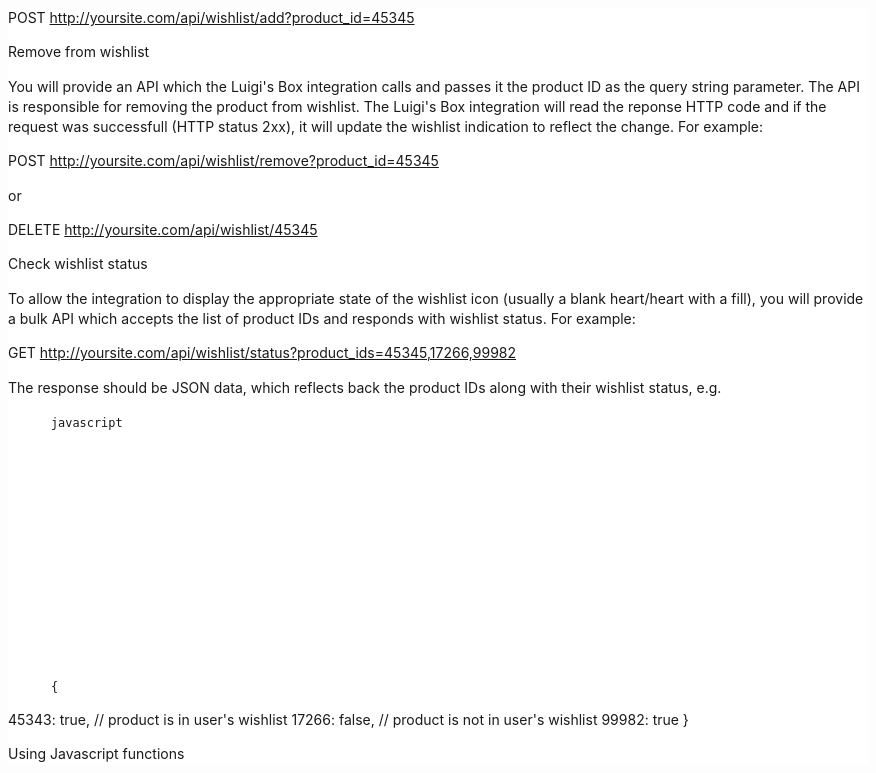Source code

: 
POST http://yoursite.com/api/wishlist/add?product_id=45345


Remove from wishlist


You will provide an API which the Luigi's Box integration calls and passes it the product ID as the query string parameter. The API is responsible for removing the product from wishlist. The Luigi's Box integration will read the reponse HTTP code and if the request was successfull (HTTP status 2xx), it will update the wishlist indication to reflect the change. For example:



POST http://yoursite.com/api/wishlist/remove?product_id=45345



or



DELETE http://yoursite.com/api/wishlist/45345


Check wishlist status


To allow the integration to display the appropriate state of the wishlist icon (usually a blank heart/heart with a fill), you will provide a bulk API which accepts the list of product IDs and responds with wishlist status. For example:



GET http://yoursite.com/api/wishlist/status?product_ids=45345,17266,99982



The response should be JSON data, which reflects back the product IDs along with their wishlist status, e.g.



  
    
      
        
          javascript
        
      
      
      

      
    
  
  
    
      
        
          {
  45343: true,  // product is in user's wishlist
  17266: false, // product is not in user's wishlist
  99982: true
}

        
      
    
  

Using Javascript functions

■ ■ ■

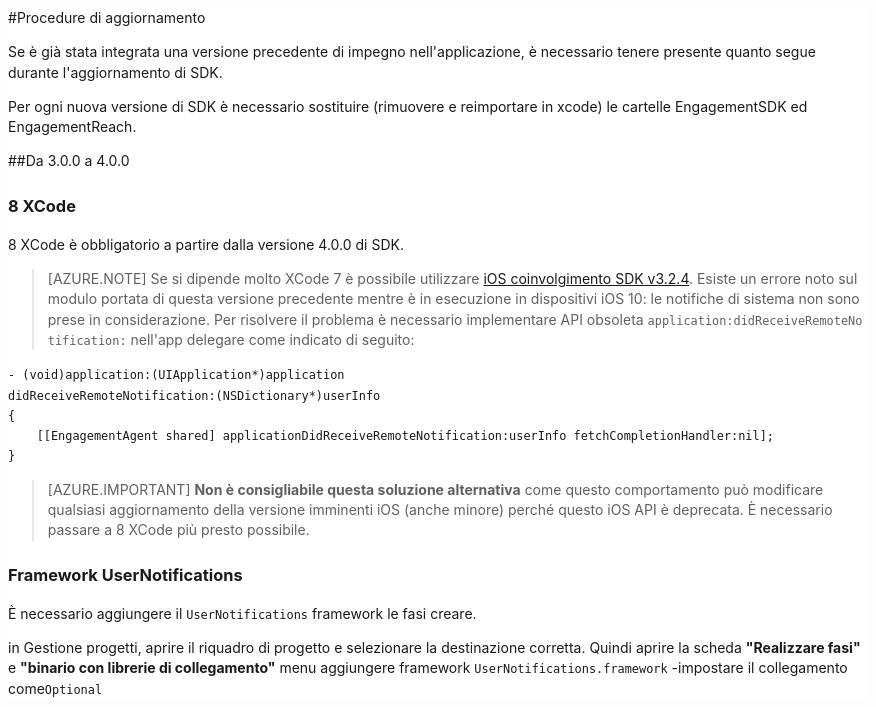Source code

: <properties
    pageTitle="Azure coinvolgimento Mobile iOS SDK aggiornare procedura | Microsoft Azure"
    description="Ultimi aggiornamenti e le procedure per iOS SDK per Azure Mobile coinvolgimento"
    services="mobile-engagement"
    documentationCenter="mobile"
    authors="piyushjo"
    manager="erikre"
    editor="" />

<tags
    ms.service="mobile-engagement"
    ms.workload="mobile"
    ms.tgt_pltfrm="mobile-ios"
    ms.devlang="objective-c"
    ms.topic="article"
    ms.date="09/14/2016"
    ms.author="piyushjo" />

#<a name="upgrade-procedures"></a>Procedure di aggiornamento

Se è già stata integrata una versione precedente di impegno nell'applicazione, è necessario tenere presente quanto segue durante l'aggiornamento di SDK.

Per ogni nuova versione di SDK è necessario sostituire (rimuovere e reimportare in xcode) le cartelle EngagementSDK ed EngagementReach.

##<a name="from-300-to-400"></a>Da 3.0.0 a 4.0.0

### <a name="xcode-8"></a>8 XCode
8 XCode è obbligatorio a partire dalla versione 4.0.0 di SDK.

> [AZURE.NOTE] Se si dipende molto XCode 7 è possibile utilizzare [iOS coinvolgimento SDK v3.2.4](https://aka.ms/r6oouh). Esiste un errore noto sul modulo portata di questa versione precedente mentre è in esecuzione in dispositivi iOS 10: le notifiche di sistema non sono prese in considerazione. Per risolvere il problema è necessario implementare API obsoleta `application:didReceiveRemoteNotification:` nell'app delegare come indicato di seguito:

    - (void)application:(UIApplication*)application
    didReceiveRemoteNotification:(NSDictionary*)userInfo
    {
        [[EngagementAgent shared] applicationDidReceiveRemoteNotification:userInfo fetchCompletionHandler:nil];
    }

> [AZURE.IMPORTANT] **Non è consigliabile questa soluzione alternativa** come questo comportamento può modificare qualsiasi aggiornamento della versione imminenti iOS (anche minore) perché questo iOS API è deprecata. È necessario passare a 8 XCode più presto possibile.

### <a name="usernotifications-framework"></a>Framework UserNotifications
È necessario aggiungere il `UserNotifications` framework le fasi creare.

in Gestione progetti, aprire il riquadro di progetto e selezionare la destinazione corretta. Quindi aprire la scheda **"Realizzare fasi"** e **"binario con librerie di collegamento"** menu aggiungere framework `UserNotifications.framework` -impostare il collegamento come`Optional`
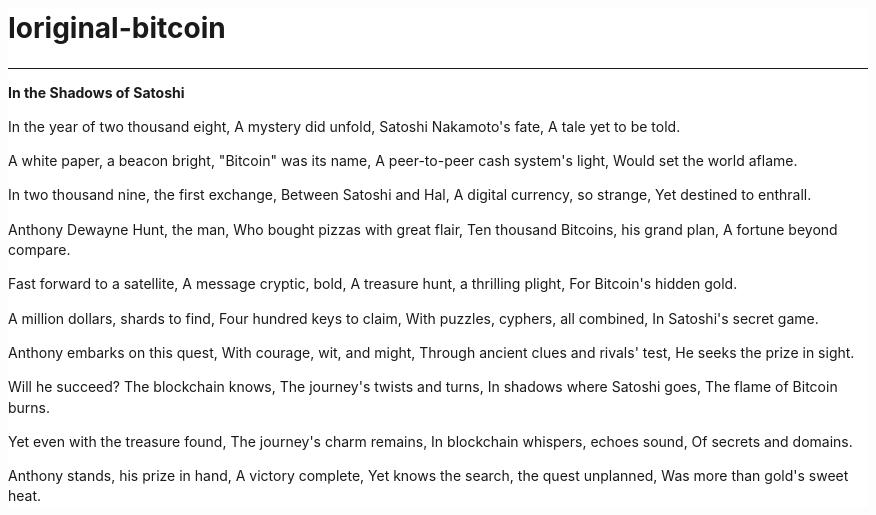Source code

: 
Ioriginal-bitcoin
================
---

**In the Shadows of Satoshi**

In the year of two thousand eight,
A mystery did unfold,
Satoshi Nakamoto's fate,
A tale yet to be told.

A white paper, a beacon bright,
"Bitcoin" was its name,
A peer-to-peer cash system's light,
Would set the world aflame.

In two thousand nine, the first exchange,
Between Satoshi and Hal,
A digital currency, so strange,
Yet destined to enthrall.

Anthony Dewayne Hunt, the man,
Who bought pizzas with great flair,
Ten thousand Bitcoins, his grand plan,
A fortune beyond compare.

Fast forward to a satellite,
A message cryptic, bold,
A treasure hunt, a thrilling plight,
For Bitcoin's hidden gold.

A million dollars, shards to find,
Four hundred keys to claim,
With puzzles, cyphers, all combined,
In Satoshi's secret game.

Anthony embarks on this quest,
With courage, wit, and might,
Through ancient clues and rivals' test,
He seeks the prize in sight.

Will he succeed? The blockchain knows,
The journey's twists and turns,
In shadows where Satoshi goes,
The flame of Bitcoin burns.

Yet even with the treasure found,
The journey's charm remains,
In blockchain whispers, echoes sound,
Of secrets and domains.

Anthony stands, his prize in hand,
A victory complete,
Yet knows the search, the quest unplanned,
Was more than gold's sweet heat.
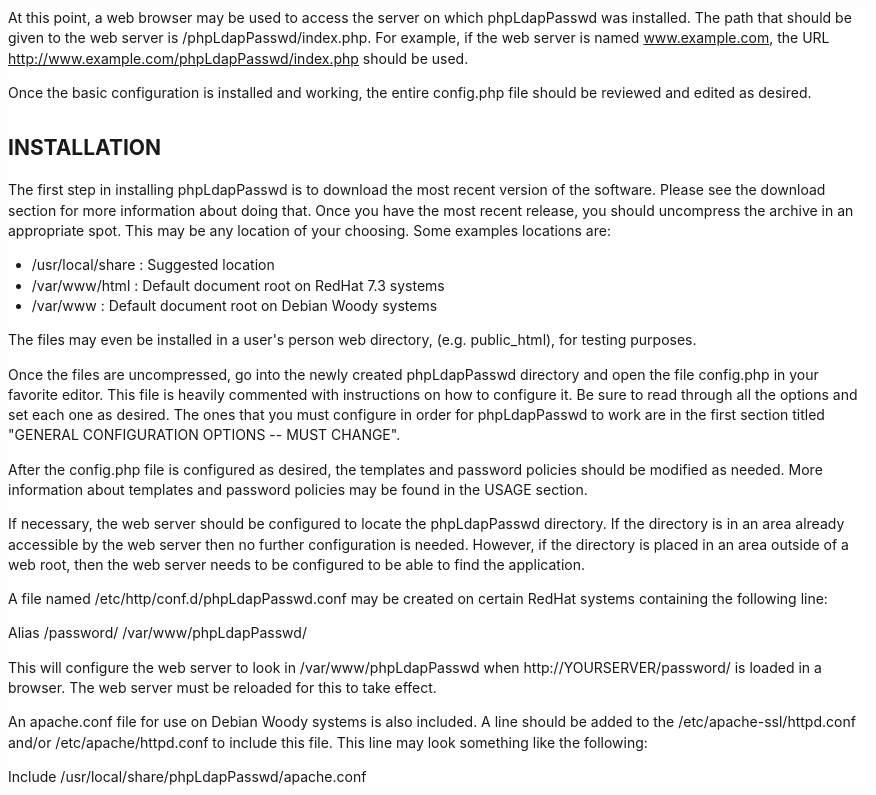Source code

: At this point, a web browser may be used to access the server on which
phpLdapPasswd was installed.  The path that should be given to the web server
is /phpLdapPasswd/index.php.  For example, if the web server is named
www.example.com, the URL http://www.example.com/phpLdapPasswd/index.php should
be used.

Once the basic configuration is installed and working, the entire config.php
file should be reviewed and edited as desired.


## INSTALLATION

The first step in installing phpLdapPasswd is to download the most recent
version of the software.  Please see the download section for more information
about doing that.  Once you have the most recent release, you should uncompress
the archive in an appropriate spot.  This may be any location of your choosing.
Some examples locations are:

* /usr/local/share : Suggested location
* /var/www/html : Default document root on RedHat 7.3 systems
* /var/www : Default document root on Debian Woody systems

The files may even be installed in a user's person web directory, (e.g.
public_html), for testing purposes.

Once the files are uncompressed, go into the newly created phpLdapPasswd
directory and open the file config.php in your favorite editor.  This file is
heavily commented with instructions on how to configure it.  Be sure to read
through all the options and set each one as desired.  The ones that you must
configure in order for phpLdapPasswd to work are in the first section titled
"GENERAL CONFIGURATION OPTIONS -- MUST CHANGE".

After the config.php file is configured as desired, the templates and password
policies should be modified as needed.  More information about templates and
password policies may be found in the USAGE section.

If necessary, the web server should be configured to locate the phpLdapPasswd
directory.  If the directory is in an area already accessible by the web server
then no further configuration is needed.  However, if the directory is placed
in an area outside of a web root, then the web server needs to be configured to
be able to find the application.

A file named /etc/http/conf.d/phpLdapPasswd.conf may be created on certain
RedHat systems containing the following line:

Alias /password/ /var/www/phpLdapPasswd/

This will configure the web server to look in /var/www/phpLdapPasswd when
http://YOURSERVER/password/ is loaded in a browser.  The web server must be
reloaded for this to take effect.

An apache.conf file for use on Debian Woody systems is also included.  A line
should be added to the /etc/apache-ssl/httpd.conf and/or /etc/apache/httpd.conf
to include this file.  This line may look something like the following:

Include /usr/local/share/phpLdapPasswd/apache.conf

■ ■ ■

## Work item
With the first line being the one containing "aggiornamenti e le" and the last line the one containing "8 XCode è obbligatorio", transcribe exactly the lines above that fall in that range.

## Written solution
    description="Ultimi aggiornamenti e le procedure per iOS SDK per Azure Mobile coinvolgimento"
    services="mobile-engagement"
    documentationCenter="mobile"
    authors="piyushjo"
    manager="erikre"
    editor="" />

<tags
    ms.service="mobile-engagement"
    ms.workload="mobile"
    ms.tgt_pltfrm="mobile-ios"
    ms.devlang="objective-c"
    ms.topic="article"
    ms.date="09/14/2016"
    ms.author="piyushjo" />

#<a name="upgrade-procedures"></a>Procedure di aggiornamento

Se è già stata integrata una versione precedente di impegno nell'applicazione, è necessario tenere presente quanto segue durante l'aggiornamento di SDK.

Per ogni nuova versione di SDK è necessario sostituire (rimuovere e reimportare in xcode) le cartelle EngagementSDK ed EngagementReach.

##<a name="from-300-to-400"></a>Da 3.0.0 a 4.0.0

### <a name="xcode-8"></a>8 XCode
8 XCode è obbligatorio a partire dalla versione 4.0.0 di SDK.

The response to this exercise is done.